Experiment and Transformation: Melody

Melody, harmony, and tonality all work closely together. In historical terms, harmony arose as a way of supporting and adorning melody, and tonality first arose as a means of clarifying both melody and harmony; later tonality functioned as a more general way of organizing music. Each of these functions was transformed in the early twentieth century.

The Viennese Classical composers brought tunes to the fore in their music, and the Romantics capitalized on tunes as the most emphatic means of conveying powerful emotion. Yet Wagner, despite the melodic quality of many of his leitmotivs, was criticized for the confusing quality of his singing lines, and Mahler’s audiences were puzzled and irritated by the bittersweet distortions that he applied to folklike tunes.
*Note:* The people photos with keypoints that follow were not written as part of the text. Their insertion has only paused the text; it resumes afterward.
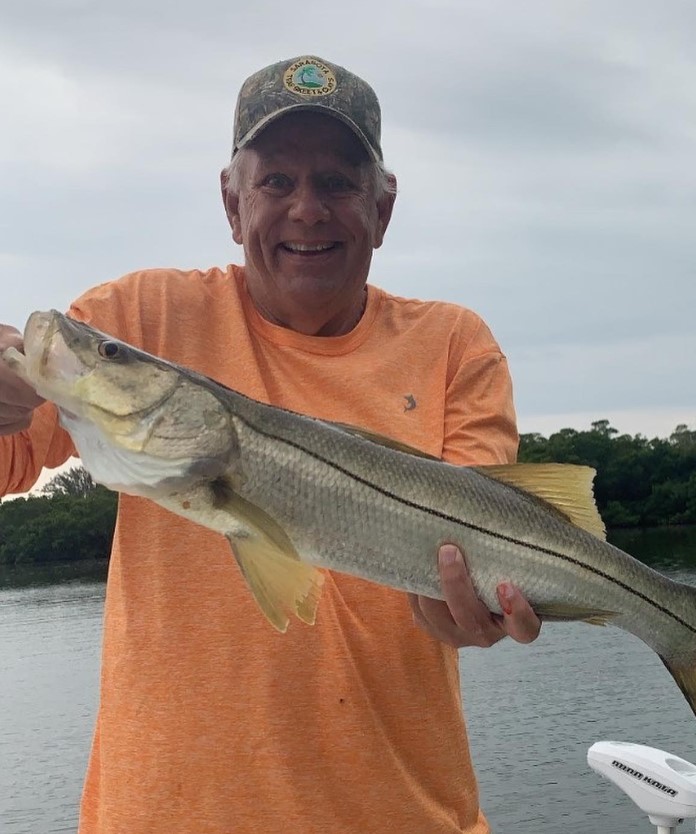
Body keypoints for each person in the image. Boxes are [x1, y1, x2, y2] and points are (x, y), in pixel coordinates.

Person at [0, 55, 541, 834]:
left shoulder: (455, 344)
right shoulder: (136, 317)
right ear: (231, 202)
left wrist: (469, 607)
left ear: (383, 209)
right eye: (276, 182)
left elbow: (479, 547)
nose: (307, 210)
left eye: (338, 182)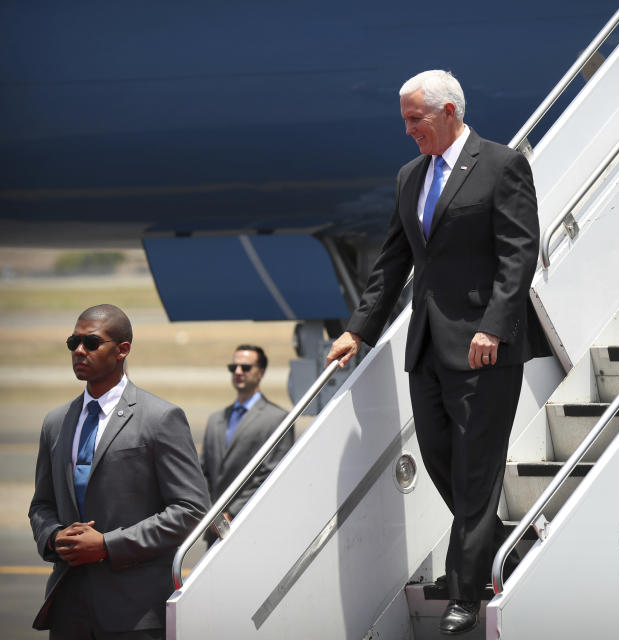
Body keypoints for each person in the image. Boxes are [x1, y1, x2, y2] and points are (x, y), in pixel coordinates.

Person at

In his later works, his long melodies surge, swoop, and yearn in a strange, almost painful manner.

By that time another Viennese composer, Arnold Schoenberg, was writing even more complex melodies that made little sense to contemporary listeners. The intense rhythms and the anguished intervals of Romanticism were exaggerated almost beyond recognition.
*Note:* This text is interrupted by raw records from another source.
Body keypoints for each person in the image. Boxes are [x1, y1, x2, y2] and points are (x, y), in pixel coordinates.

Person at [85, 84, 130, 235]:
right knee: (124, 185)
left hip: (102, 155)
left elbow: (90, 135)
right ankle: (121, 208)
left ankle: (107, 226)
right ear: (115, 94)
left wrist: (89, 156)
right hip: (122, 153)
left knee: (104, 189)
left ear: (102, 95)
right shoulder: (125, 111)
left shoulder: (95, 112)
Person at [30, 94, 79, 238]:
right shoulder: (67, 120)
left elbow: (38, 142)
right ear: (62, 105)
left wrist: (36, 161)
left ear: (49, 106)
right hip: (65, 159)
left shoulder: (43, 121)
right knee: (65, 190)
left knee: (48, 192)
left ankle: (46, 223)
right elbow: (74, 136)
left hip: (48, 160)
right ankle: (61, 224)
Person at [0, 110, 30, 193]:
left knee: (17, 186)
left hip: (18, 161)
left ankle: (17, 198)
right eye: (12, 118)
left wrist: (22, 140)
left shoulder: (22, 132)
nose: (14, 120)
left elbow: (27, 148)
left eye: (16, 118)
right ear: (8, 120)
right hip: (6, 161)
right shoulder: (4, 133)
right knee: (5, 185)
Outside of Vienna, the disintegration of tuneful melody was accomplished in other ways. In many (not all) of his works, Claude Debussy used only the most shadowy motives — a constant suggestion of melody without clear tunes. A little later Igor Stravinsky, writing in Paris, seized upon Russian folk songs but whittled them down into brief, utterly simple fragments — blank, “objective,” and without emotion.